February is a month of change in Cleveland Metroparks. For the past few years now, this month has relaxed its traditional grip on winter and brought us middling snows and slush. Your grandparents knew a different February than you, when snow fell and stayed for two months straight, and temperatures dropped so low that pipes froze and the canal in the valley was a community ice rink, free for the taking. Februarys may never return to those cold weather scenes again, not in our lifetime, nor our children's, nor in their children's. February may never be the same again.
Cardinals in Winter
And yet, there are things happening in nature that do not depend on temperature, things that measure months not in days but reckon them in terms of light. How long and how much are the measures, and both day length and light intensity come into play to set certain cycles in motion and end others.
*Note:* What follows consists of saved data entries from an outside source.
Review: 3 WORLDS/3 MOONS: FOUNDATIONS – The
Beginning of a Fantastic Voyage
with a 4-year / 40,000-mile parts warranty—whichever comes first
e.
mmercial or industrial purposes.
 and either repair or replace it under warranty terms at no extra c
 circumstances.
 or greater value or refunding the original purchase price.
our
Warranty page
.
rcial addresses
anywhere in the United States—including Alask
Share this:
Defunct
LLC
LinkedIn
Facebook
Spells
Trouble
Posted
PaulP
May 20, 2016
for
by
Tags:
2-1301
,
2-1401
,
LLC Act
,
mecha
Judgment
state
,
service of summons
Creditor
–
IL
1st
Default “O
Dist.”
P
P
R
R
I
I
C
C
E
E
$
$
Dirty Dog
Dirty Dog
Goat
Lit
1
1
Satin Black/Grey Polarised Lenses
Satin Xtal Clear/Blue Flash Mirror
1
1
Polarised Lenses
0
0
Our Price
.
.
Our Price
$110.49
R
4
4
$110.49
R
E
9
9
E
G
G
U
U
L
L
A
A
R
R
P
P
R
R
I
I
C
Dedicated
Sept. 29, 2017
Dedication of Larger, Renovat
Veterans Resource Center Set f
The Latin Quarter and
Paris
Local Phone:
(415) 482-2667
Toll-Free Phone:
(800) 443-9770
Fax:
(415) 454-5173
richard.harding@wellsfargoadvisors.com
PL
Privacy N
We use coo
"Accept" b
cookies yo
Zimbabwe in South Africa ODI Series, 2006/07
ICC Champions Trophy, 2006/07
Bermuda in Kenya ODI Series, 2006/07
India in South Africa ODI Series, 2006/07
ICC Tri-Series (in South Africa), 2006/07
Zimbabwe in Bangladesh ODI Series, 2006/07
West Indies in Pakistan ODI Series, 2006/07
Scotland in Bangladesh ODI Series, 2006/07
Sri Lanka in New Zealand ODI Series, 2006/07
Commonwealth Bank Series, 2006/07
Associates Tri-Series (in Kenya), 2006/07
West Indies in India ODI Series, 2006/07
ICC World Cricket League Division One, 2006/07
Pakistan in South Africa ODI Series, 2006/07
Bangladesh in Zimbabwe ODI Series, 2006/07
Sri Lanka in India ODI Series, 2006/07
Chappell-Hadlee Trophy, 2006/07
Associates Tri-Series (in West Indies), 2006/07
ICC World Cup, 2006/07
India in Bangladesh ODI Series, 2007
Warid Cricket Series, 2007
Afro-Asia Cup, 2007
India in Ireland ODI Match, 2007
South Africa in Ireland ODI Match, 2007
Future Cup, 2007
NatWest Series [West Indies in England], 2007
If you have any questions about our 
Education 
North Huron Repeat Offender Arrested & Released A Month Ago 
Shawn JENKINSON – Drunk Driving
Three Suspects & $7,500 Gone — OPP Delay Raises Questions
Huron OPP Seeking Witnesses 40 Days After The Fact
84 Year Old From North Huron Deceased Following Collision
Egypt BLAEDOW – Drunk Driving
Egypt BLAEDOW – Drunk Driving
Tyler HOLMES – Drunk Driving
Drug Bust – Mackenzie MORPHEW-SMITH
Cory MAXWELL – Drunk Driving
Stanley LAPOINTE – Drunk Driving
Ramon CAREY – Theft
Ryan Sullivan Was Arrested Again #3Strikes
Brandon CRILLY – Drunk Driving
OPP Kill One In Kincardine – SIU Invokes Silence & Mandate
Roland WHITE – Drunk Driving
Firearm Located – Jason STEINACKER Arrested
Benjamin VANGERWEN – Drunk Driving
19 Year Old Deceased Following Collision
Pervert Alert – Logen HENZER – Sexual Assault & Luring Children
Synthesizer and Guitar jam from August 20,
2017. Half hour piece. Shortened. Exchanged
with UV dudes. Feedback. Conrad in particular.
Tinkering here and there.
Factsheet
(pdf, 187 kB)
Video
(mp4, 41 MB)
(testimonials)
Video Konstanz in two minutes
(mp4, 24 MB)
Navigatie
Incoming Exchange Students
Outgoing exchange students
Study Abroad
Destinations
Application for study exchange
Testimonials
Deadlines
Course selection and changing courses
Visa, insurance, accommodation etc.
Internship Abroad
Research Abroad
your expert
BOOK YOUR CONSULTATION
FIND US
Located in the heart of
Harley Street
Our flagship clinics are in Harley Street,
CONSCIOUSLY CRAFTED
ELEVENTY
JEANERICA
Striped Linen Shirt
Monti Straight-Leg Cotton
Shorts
Cardinals greet us from suburb and city with their happy "cheer-cheer-cheer" song, announcing not only their presence but also their intended territory, soon to be defended with much determination when their ladyloves begin to pay attention to it all. Cardinals seem to have their own version of Valentine's Day in February, as the hopeful bright red males begin to carefully select the very best seeds one at a time, and offer them to their prospective mates. Normally an early morning and late-afternoon feeder bird, they stretch their time there into mid-day as the courtship continues.
Light impacts the sleeping trees and shrubs as well. Most obvious to look for are the bright red buds of silver maple and red maple as they begin to swell, so handsome against a clear bright blue February sky. Willows begin to show yellow this month as their sap makes its way up into the branches, and along parkways and highways the bright reddish burgundy of red osier dogwood shrubs also announce the first blush of spring. In low wet places, skunk cabbage takes advantage of the increasing daylight and begins to burn its way through whatever ice and snow might be remaining. Its green and purple-yellow striped hood, called a spathe, stretches up to meet the spring. It will be our first flowering plant of the new year. This plant is thought to depend on immediate air temperature more than ambient light as a trigger for its own temperature regulation, which can raise its internal spathe temperature as much as 35 degrees above the ambient air temperature.
On the second day of February, we pause for another chronologic rite of spring, Groundhogs Day. Based on a Germanic February festival focused on an emerging badger, this day celebrates the much-awaited first days of spring, supposedly dependent on the presence or absence of a shadow cast by a large and very sleepy rodent. Research suggests that the heralded 'chucks, always males, awaken from their sleep due to the buildup of bodily wastes rather than any mysterious "instinct." Being so far underground, neither temperature nor day length affect him. Shadows notwithstanding, he spends a day or so poking around the area searching for the den of a hibernating female woodchuck, marks the spot in his memory, then returns for several more weeks of hibernation, dreaming woodchuck dreams of fields of fresh and tender green grasses only a few weeks away.
When Ice Begins to Melt
By month's end, the steady "drip-drip-drip" of melting ice and snow mark the passage of February. It is a month of both light and water. The creeks and streams of Cleveland Metroparks will swell with snowmelt and replenish the floodplains with nutrients anew. Celebrate a Saturday by visiting the spectacular ice columns along the Squaw Rock Trail in South Chagrin, or watch the rushing, burbling water pour over Bridal Veil Falls or the Great Falls of Bedford in the Bedford Reservation. Wherever there is water and light, there is life. Come out into your Cleveland Metroparks in February and join the willows and groundhogs, cardinals and skunk cabbage, chickadees and bright red maple buds in your own celebration of spring.